LA PACIENCIA DE LA ARAÑA

Cuando el viento, el invisible barrendero, disipó la tupida niebla, el contorno paisajístico del Ampay comenzó a dibujarse. También el sol, mágicamente, se abrió paso entre las perezosas nubes que se agazapaban entre los peñascos. El astro rey pudo más, y el cielo se pintó de un intenso azul puro.

Roque y sus amigos, habiendo partido de Abancay a las tres de la mañana y tras superar las dos lagunas, en lugar de seguir el antiguo camino que lleva a las faldas del nevado, decidieron trepar las ásperas rocas que se yerguen hacia la derecha y el sur del glaciar.
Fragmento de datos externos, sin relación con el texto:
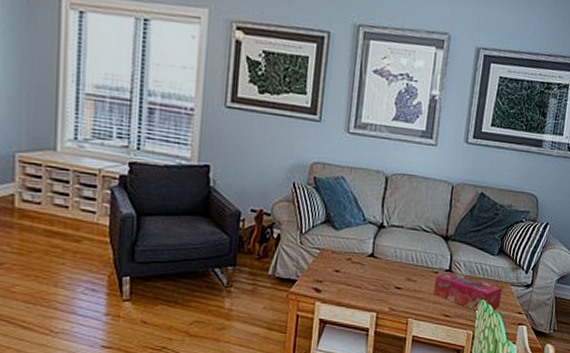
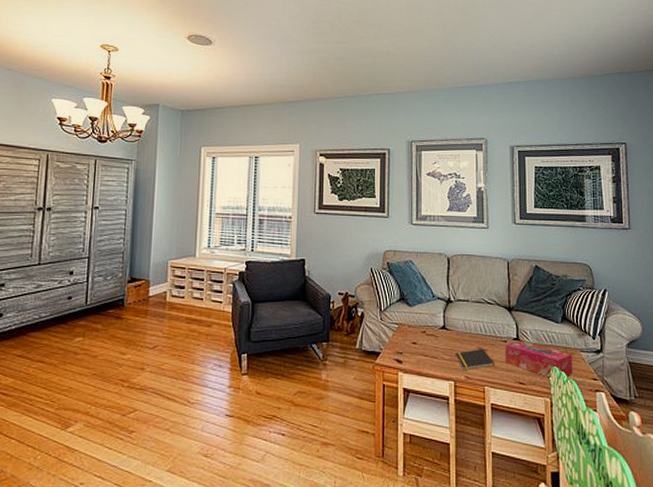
notepad: none [381,280,422,301] -> present [455,349,494,370]

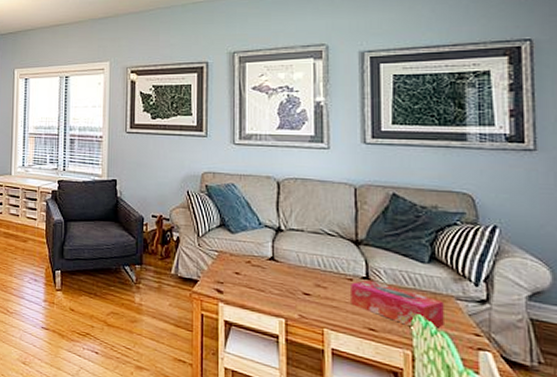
notepad: present [455,349,494,370] -> none [286,285,336,308]

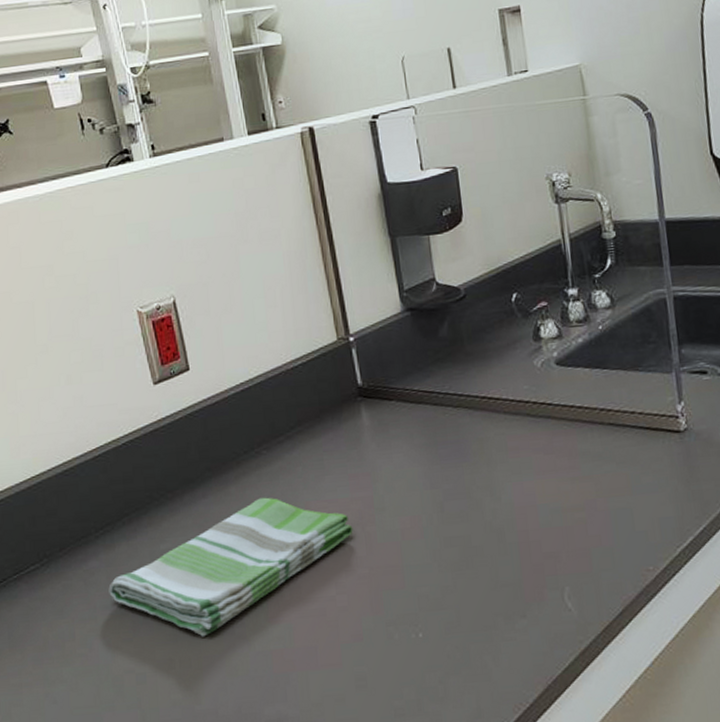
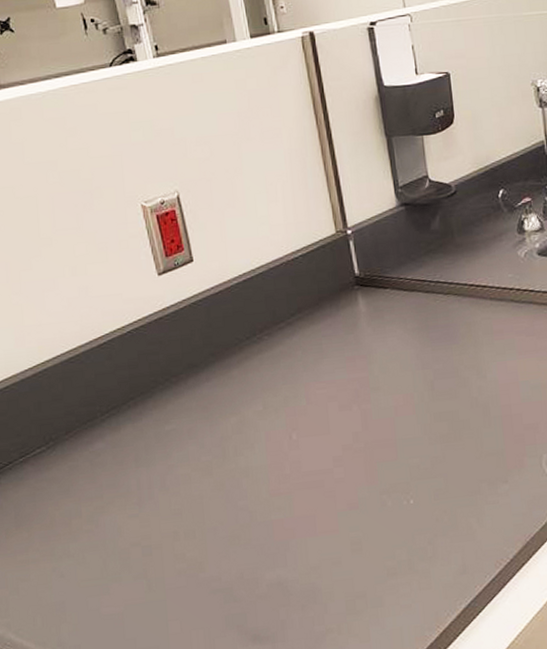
dish towel: present [108,497,353,637] -> none [114,379,350,510]

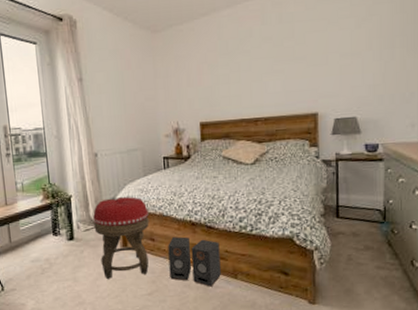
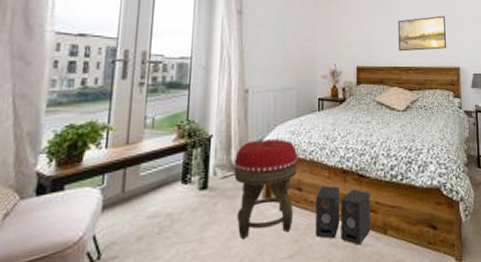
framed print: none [243,55,303,102] -> present [397,15,447,52]

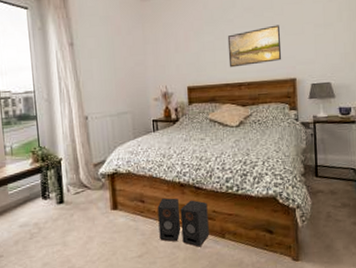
footstool: present [234,139,298,239] -> none [83,159,139,242]

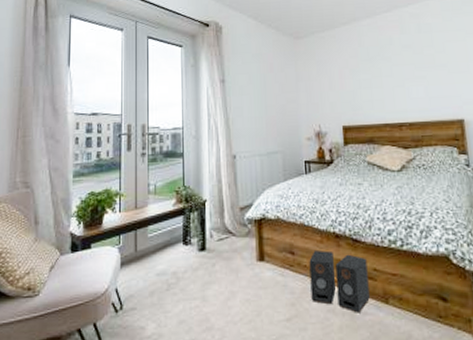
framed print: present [227,25,282,68] -> none [385,62,447,107]

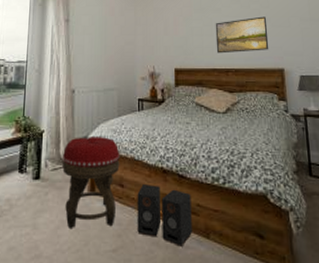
footstool: none [228,203,289,299] -> present [62,137,120,228]
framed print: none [385,62,447,107] -> present [215,16,269,54]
El ambiente mágico del nevado es una maravilla que invita a contemplar más profundamente con el alma. Las apariencias o fenómenos físicos, ropajes de la naturaleza, son captados por los sentidos, especialmente por la vista y el oído; pero la realidad en sí, el ser mismo que está más allá de la física, se capta con el alma intelectual. Como le suele ocurrir, Roque observaba ensimismado el paisaje y se deleitaba admirando toda esa maravilla.

A Roque le había costado mucho esfuerzo trepar al peñón; le dolían los pies y su polo estaba empapado. Además de ello, respiraba con dificultad y su corazón latía intensamente, dejando oír su bum bum bum acelerado, que ambientaba el silencio sepulcral del monte. El joven encontró un lugar adecuado para sentarse y apoyar la espalda en la roca. Extrajo un cigarrillo y lo fumó con fruición. Al soplarlo, el humo blanquecino, contrastando con el trasfondo hosco de la roca, desaparecía en el espacio. Roque se apoyó sobre aquella roca. La botella de agua, un tanto inflada, echó gas al ser abierta; sorbió algunas bocanadas y se hidrató. Su mirada se perdió en la inmensidad del cielo, mientras en su alma barbotaban mil cuestiones.

En eso, sus ojos toparon con una araña gris, que, mimetizada con la roca, aguardaba quieta, suspendida en sus hilos de plata. En inactiva perseverancia, la araña esperaba su desayuno —tal vez un insecto, una mosca o una mariposa— cayera en la trampa. La sencillez de la vida arácnida, adaptada a los cinco mil metros sobre el nivel del mar, perdura desde hace millones de años. Tal vez su ADN, la unidad más sencilla de la vida, sea también lo más fuerte y resistente en los avatares de la existencia animada.

Roque no se contuvo. Buscó con la mirada algún bichito. En efecto, vio que una especie de polilla, del color de la roca, volaba cerca. La capturó y la dejó caer en la telaraña. En un santiamén, la araña saltó hacia el bichito, lo envolvió con sus hilos, le inoculó sustancias que solo ella conoce y volvió a su lugar de vigía.

Pensó en la araña, en la polilla, en su perro llamado Saco y en el gato Fernando, animales que difícilmente o nunca saben compartir, y que son seres que viven para sí mismos; pero, en contraste, el ser humano, siendo relacional, vive —debe vivir— para los demás.

En efecto, el ser humano puede donarse y hacer el bien donde quiera que se halle. Por eso mismo, si quiere llegar a su plenitud y ser perfecto, no debe encerrarse en sí mismo… Cuestionado de este modo, Roque, se dijo a sí mismo: “déjate de cosas: si quieres llegar a ser tú mismo, sal de ti y ponte a servir a los demás. Si quieres ser justo, sirve primero a Dios y luego a los demás, especialmente a quienes viven contigo” … Y se avergonzó de no ser así.

Allá en lo alto del Ampay, pudo degustar el pensamiento: Ser don y regalo de Dios para los demás es, y debe ser, el tenor natural de mi diario vivir. Si yo entendiera la donación personal y viviera para servir por amor a los demás, sería una persona poderosa; podría ser más imagen de Dios y no contentarme siendo como esa araña parduzca que, a cinco mil metros, espera pacientemente su presa y vive para sí misma.